▶ SELECTED EXCERPT
***

LibreChat/packages/api/src/mcp/__tests__/MCPConnection.test.ts
matt burnett ad5c51f62b
⛈️ fix: MCP Reconnection Storm Prevention with Circuit Breaker, Backoff, and Tool Stubs (#12162)
* fix: MCP reconnection stability - circuit breaker, throttling, and cooldown retry

* Comment and logging cleanup

* fix broken tests
2026-03-10 14:21:36 -04:00

800 lines
25 KiB
TypeScript

/**
* Tests for MCPConnection error detection methods.
*
* These tests use standalone implementations that mirror the private methods in MCPConnection.
* This approach was chosen because MCPConnection requires complex dependencies (Client, transport)
* that are difficult to mock properly. The standalone implementations are kept in sync with
* the actual implementation in connection.ts.
*
* Alternative approaches considered:
* 1. Reflection/type casting - fragile and breaks with refactoring
* 2. Protected methods with test subclass - changes public API for testing
* 3. Integration tests - tested separately in the full MCP test suite
*/
describe('MCPConnection Error Detection', () => {
/**
* Standalone implementation of isRateLimitError for testing.

***

▶ INPUT DATA
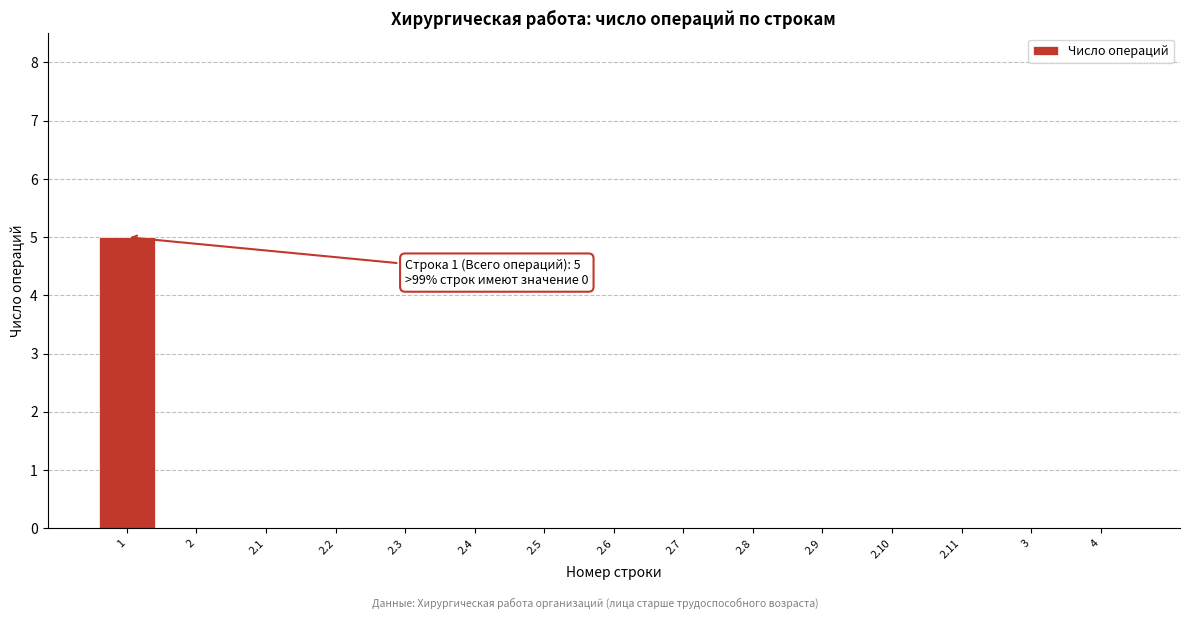

Reading left to right, what are all the values shown in this chart?

1=5	2=0	2.1=0	2.2=0	2.3=0	2.4=0	2.5=0	2.6=0	2.7=0	2.8=0	2.9=0	2.10=0	2.11=0	3=0	4=0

***

▶ USING THE INFORMATION
**1)** Answer these questions from the test file, one line each:
(a) How many lines does the file have?
(b) Why is MCPConnection hard to test directly, according to the opening comment?
(c) What drawback does the comment give for reflection or type casting?
**2)** Write out the passage of the test file that begins at the words "LibreChat/packages/api/src/mcp/__tests__/MCPConnection.test.ts" and stops after the words "Tool Stubs (#12162)".
**3)** Decide whether each statement agrees with the test file. Answer yes or no, and quote the words from the file that settle it.
(a) The commit that last changed the file is dated in 2026.
(b) The tests check the error detection methods by calling the private methods of MCPConnection directly.
(c) The file is written in JavaScript.

▶ PROBLEM SOLUTIONS
**1)**
(a) 800 lines.
(b) It requires complex dependencies (Client, transport) that are difficult to mock properly.
(c) It is fragile and breaks with refactoring.

**2)**
LibreChat/packages/api/src/mcp/__tests__/MCPConnection.test.ts
matt burnett ad5c51f62b
⛈️ fix: MCP Reconnection Storm Prevention with Circuit Breaker, Backoff, and Tool Stubs (#12162)

**3)**
(a) Yes: "2026-03-10 14:21:36 -04:00"
(b) No: "These tests use standalone implementations that mirror the private methods in MCPConnection."
(c) No: "TypeScript"